<<<<
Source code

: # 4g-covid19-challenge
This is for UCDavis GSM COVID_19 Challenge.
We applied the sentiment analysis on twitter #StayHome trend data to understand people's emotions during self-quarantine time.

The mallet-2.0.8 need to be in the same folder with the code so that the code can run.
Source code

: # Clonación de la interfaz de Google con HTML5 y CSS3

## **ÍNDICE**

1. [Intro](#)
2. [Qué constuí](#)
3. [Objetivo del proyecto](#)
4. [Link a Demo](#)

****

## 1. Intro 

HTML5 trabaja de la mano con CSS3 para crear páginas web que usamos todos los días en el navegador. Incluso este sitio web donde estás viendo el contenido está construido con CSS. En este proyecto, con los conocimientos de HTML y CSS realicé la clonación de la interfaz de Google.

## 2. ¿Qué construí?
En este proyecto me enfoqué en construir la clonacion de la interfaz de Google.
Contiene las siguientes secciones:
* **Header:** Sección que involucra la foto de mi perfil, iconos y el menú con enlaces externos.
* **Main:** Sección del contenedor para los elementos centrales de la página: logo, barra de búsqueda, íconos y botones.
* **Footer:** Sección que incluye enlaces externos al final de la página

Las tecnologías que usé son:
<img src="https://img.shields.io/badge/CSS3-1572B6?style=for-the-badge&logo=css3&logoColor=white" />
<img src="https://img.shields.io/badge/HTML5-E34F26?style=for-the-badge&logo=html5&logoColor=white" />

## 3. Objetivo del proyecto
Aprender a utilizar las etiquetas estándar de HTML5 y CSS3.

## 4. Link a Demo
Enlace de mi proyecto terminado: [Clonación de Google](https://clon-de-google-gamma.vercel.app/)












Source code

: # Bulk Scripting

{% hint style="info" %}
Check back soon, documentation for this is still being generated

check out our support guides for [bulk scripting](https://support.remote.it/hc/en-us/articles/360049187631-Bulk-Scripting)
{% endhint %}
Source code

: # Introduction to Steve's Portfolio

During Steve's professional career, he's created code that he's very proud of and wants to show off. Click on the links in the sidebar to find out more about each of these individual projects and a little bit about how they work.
>>>>
### TASK REQUIREMENTS
Extract the lines of the preceding material that run from the line with "This is for UCDavis GSM COVID_19 Challenge." through the line with "The mallet-2.0.8 need", inclusive, reproducing them exactly and adding nothing.

### FINISHED EXERCISE
This is for UCDavis GSM COVID_19 Challenge.
We applied the sentiment analysis on twitter #StayHome trend data to understand people's emotions during self-quarantine time.

The mallet-2.0.8 need to be in the same folder with the code so that the code can run.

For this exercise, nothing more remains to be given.